» Job item:
Retype every one of the rows below line for line, with no changes to wording, spelling, numbers, or punctuation.

-- Information follows --

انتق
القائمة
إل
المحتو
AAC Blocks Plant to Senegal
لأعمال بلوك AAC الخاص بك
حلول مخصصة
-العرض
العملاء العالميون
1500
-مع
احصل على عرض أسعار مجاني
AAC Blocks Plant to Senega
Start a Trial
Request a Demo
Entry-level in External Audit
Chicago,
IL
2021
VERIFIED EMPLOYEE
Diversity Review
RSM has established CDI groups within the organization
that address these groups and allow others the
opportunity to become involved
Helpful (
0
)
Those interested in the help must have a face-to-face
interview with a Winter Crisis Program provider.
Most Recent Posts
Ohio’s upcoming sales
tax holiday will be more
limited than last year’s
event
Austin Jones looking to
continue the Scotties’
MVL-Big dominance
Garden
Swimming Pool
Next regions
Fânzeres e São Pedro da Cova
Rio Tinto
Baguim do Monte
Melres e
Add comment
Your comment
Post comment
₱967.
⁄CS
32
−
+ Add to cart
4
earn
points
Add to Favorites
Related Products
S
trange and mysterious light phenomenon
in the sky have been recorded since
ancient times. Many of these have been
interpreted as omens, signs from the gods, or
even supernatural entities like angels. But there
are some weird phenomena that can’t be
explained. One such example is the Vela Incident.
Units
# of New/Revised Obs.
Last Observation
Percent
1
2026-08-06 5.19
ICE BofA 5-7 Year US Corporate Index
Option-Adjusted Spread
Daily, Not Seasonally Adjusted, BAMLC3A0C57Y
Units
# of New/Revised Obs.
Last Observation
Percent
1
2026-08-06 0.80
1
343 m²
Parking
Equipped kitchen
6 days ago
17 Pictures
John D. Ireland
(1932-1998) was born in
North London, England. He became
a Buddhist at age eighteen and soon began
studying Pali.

-- Information concluded --

» Reply to the task:
انتق
القائمة
إل
المحتو
AAC Blocks Plant to Senegal
لأعمال بلوك AAC الخاص بك
حلول مخصصة
-العرض
العملاء العالميون
1500
-مع
احصل على عرض أسعار مجاني
AAC Blocks Plant to Senega
Start a Trial
Request a Demo
Entry-level in External Audit
Chicago,
IL
2021
VERIFIED EMPLOYEE
Diversity Review
RSM has established CDI groups within the organization
that address these groups and allow others the
opportunity to become involved
Helpful (
0
)
Those interested in the help must have a face-to-face
interview with a Winter Crisis Program provider.
Most Recent Posts
Ohio’s upcoming sales
tax holiday will be more
limited than last year’s
event
Austin Jones looking to
continue the Scotties’
MVL-Big dominance
Garden
Swimming Pool
Next regions
Fânzeres e São Pedro da Cova
Rio Tinto
Baguim do Monte
Melres e
Add comment
Your comment
Post comment
₱967.
⁄CS
32
−
+ Add to cart
4
earn
points
Add to Favorites
Related Products
S
trange and mysterious light phenomenon
in the sky have been recorded since
ancient times. Many of these have been
interpreted as omens, signs from the gods, or
even supernatural entities like angels. But there
are some weird phenomena that can’t be
explained. One such example is the Vela Incident.
Units
# of New/Revised Obs.
Last Observation
Percent
1
2026-08-06 5.19
ICE BofA 5-7 Year US Corporate Index
Option-Adjusted Spread
Daily, Not Seasonally Adjusted, BAMLC3A0C57Y
Units
# of New/Revised Obs.
Last Observation
Percent
1
2026-08-06 0.80
1
343 m²
Parking
Equipped kitchen
6 days ago
17 Pictures
John D. Ireland
(1932-1998) was born in
North London, England. He became
a Buddhist at age eighteen and soon began
studying Pali.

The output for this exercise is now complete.